J'ai donc pu, vous trouverez peut-être que j'ai dû, consacrer ma première séance, à la méthode, ( 1".p., leç. 1). J'en ai montré d'abord ce qui m'a paru nécessaire pour l'intelligence des leçons qui allaient suivre, me proposant de reprendre ce sujet, lorsque nous serions mieux placés pour lui donner tous ses développemens. Cependant, je n'ai guère manqué l'occasion de vous faire sentir combien il est avantageux de nous rendre compte de ce que nous faisons, quand nous pensons et quand nous raisonnóns. L'esprit acquerra toute la perfection à laquelle il peut aspirer, si, de bonne heure, il remarque ses manières d'agir, pour les répéter dans les mêmes circonstances, quand elles auront déjà produit un bon effet; pour s'en abstenir, quand elles n'auront pas été suivies du succès. C'est à cette habitude de nous observer, que

nous devons tout; et ne croyez pas que ce soit un travail sans fin; la bonne méthode une fois acquise ne se perd plus, elle nous sert comme à notre insu. A la vérité, dans les commencemens, elle exige quelques soins ; mais qui pourrait s'en plaindre, quand elle ne les exige qu'une fois, et qu'elle nous en récompense à chaque moment de la vie?

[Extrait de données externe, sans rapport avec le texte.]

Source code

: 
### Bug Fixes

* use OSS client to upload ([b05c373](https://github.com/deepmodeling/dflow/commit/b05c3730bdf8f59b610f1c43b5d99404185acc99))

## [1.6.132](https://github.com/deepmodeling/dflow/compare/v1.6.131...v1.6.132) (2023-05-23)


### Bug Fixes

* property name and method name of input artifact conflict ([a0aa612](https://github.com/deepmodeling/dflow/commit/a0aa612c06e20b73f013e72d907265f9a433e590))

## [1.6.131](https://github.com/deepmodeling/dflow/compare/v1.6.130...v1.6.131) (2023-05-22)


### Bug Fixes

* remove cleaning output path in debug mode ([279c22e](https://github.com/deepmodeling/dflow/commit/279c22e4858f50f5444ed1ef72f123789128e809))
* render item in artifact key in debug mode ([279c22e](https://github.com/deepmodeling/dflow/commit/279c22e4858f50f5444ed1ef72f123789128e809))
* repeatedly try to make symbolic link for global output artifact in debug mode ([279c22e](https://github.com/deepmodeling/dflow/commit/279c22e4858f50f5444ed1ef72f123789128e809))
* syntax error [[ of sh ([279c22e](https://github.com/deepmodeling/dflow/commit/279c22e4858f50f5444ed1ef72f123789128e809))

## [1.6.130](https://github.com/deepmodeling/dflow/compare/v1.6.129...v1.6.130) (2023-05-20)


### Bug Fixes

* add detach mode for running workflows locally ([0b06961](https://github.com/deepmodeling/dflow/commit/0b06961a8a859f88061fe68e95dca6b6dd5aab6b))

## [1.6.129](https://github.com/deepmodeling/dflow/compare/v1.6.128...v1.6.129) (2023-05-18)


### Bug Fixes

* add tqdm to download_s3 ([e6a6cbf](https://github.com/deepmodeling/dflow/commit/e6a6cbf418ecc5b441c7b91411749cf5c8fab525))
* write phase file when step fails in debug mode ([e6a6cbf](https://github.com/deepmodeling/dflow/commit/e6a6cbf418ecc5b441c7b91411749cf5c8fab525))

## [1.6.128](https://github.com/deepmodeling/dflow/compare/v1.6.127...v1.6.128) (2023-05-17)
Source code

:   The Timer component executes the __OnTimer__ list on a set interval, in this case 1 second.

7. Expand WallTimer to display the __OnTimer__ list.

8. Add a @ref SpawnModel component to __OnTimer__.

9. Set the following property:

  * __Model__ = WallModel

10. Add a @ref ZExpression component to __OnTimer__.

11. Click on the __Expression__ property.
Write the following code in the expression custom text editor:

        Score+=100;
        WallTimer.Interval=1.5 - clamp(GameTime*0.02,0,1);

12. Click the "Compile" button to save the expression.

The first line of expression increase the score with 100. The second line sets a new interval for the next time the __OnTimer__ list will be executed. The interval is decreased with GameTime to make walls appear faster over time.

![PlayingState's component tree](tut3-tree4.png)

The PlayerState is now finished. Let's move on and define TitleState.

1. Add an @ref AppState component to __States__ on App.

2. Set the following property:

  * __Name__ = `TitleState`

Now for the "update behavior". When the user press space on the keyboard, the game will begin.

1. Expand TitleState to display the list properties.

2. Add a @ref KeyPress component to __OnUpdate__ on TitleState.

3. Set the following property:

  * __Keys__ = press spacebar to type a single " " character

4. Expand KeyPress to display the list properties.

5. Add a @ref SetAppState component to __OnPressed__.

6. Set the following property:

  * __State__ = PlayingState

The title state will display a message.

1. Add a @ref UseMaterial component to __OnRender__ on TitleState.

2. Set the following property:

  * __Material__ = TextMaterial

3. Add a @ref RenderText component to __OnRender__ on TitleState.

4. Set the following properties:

C'en est assez pour dissiper les doutes qu'aurait pu nous laisser la première partie de l'objection qu'on nous a faite; venons à l'autre.

Vous auriez dû, nous dit-on, présenter d'abord le tableau des sensations, et le faire suivre immédiatement de celui des idées.

Qu'aurais-je pu vous apprendre sur les sensations considérées en elles-mêmes, et indépendamment des idées auxquelles elles donnent lieu ? que les unes sont agréables, les autres désagréables ? qu'on les distribue en autant de classes que nous avons de sens? qu'en général elles ont plus de vivacité dans l'état de santé, et dans la jeunesse, que dans un état de langueur, et sur la fin de la vie? Vous m'auriez difficilement pardonné ces paroles oiseuses, et j'ai dù vous en faire grace.